That's exactly what Elon has said. He's said that 99.99% of all vehicle miles ar...

croes · on June 15, 2024

That's not the same. Elon thinks if he gets the right training data he gets rid of the dangerous 1% of errors.

But that is not the case if it's a general problem of the used AI.

forgot-im-old · on June 15, 2024

Right, getting more corner cases training data won't solve an architecture problem. AI in general quickly impresses when it's mostly right but improving from there is the challenge.

throwaway7ahgb · on June 15, 2024

What are you using for "AI"? AI is a buzzword, unless you know specifically how they are using it, you can't make this claim.

Many marketing teams are just using AI when it is really ML doing the work, or it could be both.

croes · on June 15, 2024

There is no claim just a fact.

More data won't help if the problem is the tools as such.

Grandparent said the hard part is getting rid of the last 1%, parent claimed Elon said the dame when he said 99.99% of the trait data is useless.

But it's not the same. Elon thinks he just needs the right data to solve the problem but it could be impossible even if he gets the data because of the limitations of the used type of AI.
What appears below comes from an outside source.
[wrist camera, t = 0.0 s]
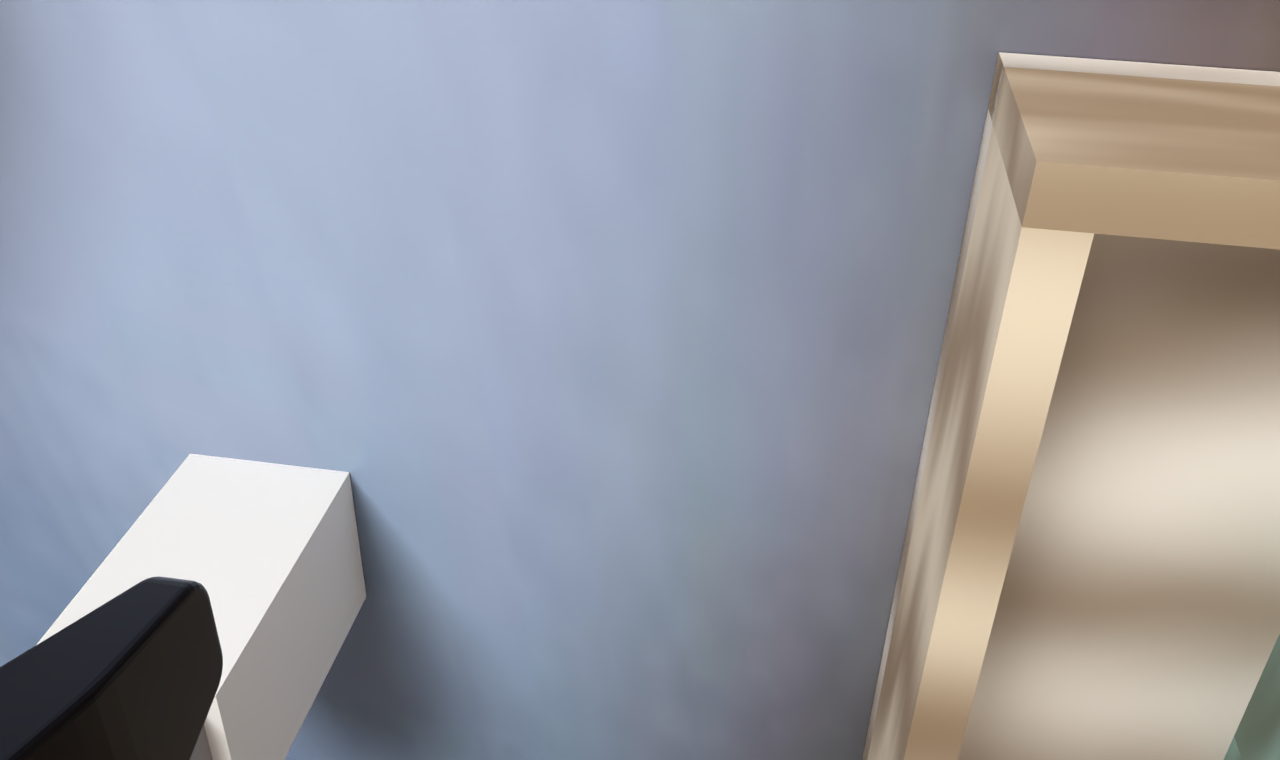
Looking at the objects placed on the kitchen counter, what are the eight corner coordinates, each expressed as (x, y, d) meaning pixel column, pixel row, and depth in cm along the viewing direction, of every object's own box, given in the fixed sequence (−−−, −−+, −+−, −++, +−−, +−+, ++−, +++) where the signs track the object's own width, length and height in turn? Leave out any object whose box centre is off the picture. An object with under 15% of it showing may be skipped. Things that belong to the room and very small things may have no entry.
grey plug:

If you need a screwdriver but only have a hammer more nails won't help.

AI is here used by me as an umbrella term for computer decision systems.

what-the-grump · on June 15, 2024

And yet on a very simple drive I have to intervene 4-6 times over a distance of 8 miles. How is this not useful? It would have been easier to ask people to record how to drive roads by now and use video game track logic where you race a ghost by now…

The only time fsd works ‘ok’, single lane roads with 90 degree stop signs / turns.

I don’t believe that the current hardware can handle what is needed to have passable FSD for an average consumer.

georgeg23 · on June 15, 2024

So isn't that a deep problem to his FSD architecture?

acchow · on June 15, 2024

No. For the easy 99.999% of driving they keep very little of the training data.

Basically you want to minimize manual interventions (aka disengagements). When the driver intervenes, they keep a few seconds before (30 seconds?) and after that intervention and add that to the training data.

So their training data is basically just the exceptional cases.

They need to just make sure they don’t overfit so that the learned model actually does have some “understanding” of why decisions are made and can generalize.

forgot-im-old · on June 15, 2024

It's not clear that a bunch of cascaded rectified linear functions will every generalize to near 100%. The error floor is at a dangerous level regardless of training. AGI is needed to tackle the final 1%>

red75prime · on June 15, 2024

The universal approximation theorem disagrees. The question is how large the network should be and how much training data it needs. And for now it can only be tested experimentally.

forgot-im-old · on June 15, 2024

The universal approximation theorem does not apply once you include any realistic training algorithms / stochastic gradient descent. There isn't a learnability guarantee.

red75prime · on June 15, 2024

There's no theorem that SGD is insufficient. So, as I said, it's empirical.

forgot-im-old · on June 16, 2024

You said it only depends on network size, I'm saying it more likely is impossible regardless of network size due to fundamental limits in training methods.